Filho pode reivindicar indenização após reconhecimento da paternidade
Tribunal Superior do Trabalho decide que prazo para indenização começa após confirmação da paternidade, garantindo direitos ao filho do trabalhador falecido.
A 7ª Turma do Tribunal Superior do Trabalho (TST) decidiu que uma ação iniciada por um jovem, cuja paternidade foi reconhecida apenas após a morte de seu pai em um acidente de trabalho, deve prosseguir. Segundo os membros da turma, o prazo para reivindicar esse direito só começou a ser contado a partir do momento em que o filho teve certeza de sua existência e de sua capacidade de exercê-lo. O trágico acidente ocorreu em outubro de 1989, quando o trabalhador sofreu uma queda de aproximadamente dez metros enquanto realizava a troca de um telhado.
Na ação, que foi protocolada apenas em março de 2015, o jovem, nascido em janeiro de 1990, argumentou que seus pais mantinham uma relação estável na época do acidente. Contudo, foi somente em 2014 que a Justiça reconheceu oficialmente a paternidade. Ele buscava ser incluído entre os beneficiários da indenização pela morte do pai, que já havia sido concedida à sua mãe e à sua irmã mais velha em um processo iniciado em 1997.
O juízo de primeira instância considerou que o pedido do herdeiro era de natureza civil e, portanto, deveria respeitar um prazo de três anos para ser apresentado.

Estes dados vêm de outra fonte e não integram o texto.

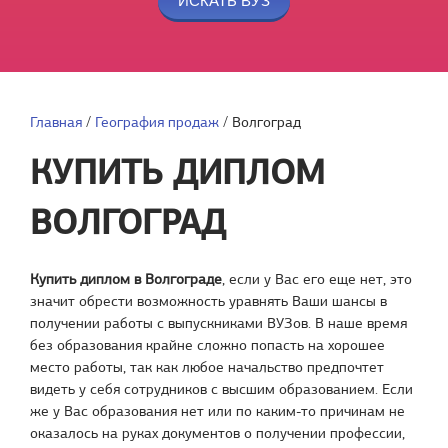
Главная
/
География продаж
/
Волгоград
КУПИТЬ ДИПЛОМ
ВОЛГОГРАД
Купить диплом в Волгограде
, если у Вас его еще нет, это
значит обрести возможность уравнять Ваши шансы в
получении работы с выпускниками ВУЗов. В наше время
без образования крайне сложно попасть на хорошее
место работы, так как любое начальство предпочтет
видеть у себя сотрудников с высшим образованием. Если
же у Вас образования нет или по каким-то причинам не
оказалось на руках документов о получении профессии,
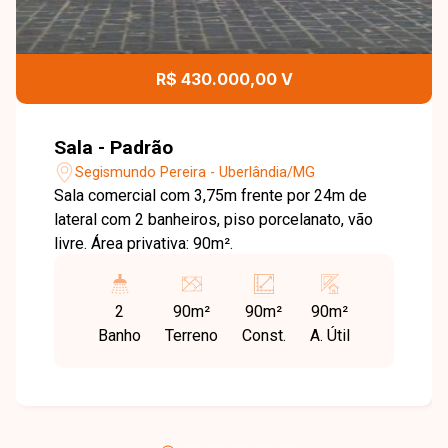
R$ 430.000,00 V
Sala - Padrão
Segismundo Pereira - Uberlândia/MG
Sala comercial com 3,75m frente por 24m de
lateral com 2 banheiros, piso porcelanato, vão
livre. Área privativa: 90m².
2
90m²
90m²
90m²
Banho
Terreno
Const.
A. Útil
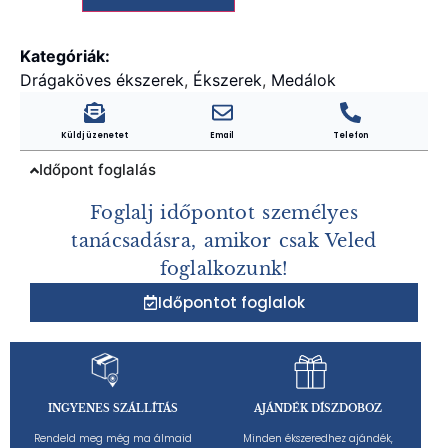
Kategóriák:
Drágaköves ékszerek
,
Ékszerek
,
Medálok
Küldj üzenetet
Email
Telefon
Időpont foglalás
Foglalj időpontot személyes
tanácsadásra, amikor csak Veled
foglalkozunk!
Időpontot foglalok
INGYENES SZÁLLÍTÁS
AJÁNDÉK DÍSZDOBOZ
Rendeld meg még ma álmaid
Minden ékszeredhez ajándék,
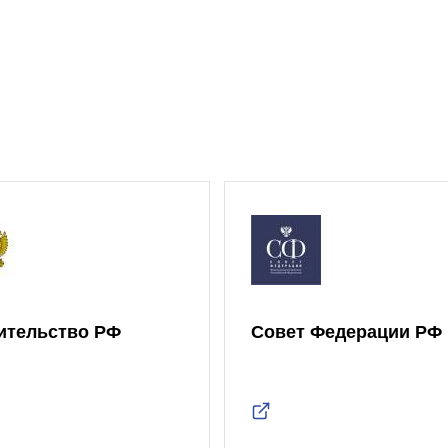
ительство РФ
Совет Федерации РФ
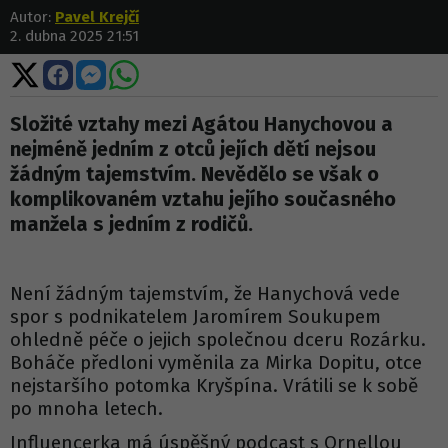
Autor:
Pavel Krejčí
2. dubna 2025 21:51
Sdílet
Sdílet
Sdílet
Sdílet
na
na
na
na
X
Facebooku
Messengeru
WhatsApp
Složité vztahy mezi Agátou Hanychovou a
nejméně jedním z otců jejích dětí nejsou
žádným tajemstvím. Nevědělo se však o
komplikovaném vztahu jejího současného
manžela s jedním z rodičů.
Není žádným tajemstvím, že Hanychová vede
spor s podnikatelem Jaromírem Soukupem
ohledně péče o jejich společnou dceru Rozárku.
Boháče předloni vyměnila za Mirka Dopitu, otce
nejstaršího potomka Kryšpína. Vrátili se k sobě
po mnoha letech.
Influencerka má úspěšný podcast s Ornellou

Essa contagem, segundo a decisão, começou em 2006, quando o jovem completou 16 anos e tomou conhecimento da paternidade, e não em 2014, ano em que o tribunal confirmou a paternidade, um fato que já era do seu conhecimento. O Tribunal Regional do Trabalho da 15ª Região (Campinas/SP) manteve essa decisão.
No entanto, no TST, o ministro Cláudio Brandão, relator do recurso do jovem, destacou que já existe um entendimento consolidado de que o prazo para os herdeiros solicitarem indenização por danos morais e materiais devido à morte por acidente de trabalho é de três anos, geralmente a partir do falecimento. O ponto aqui é que a contagem desse prazo deve começar somente quando a ação pode ser proposta, ou seja, quando o direito é efetivamente exercido. No caso em questão, o herdeiro só teve a possibilidade de entrar com a reclamação trabalhista após a confirmação da paternidade pela Justiça, em 2014. Até aquele momento, ele não poderia reivindicar a indenização pela morte do pai, uma vez que não havia um reconhecimento formal dessa condição.
Com a decisão de afastar a prescrição, os autos foram devolvidos à vara do trabalho para que o pedido de indenização fosse analisado.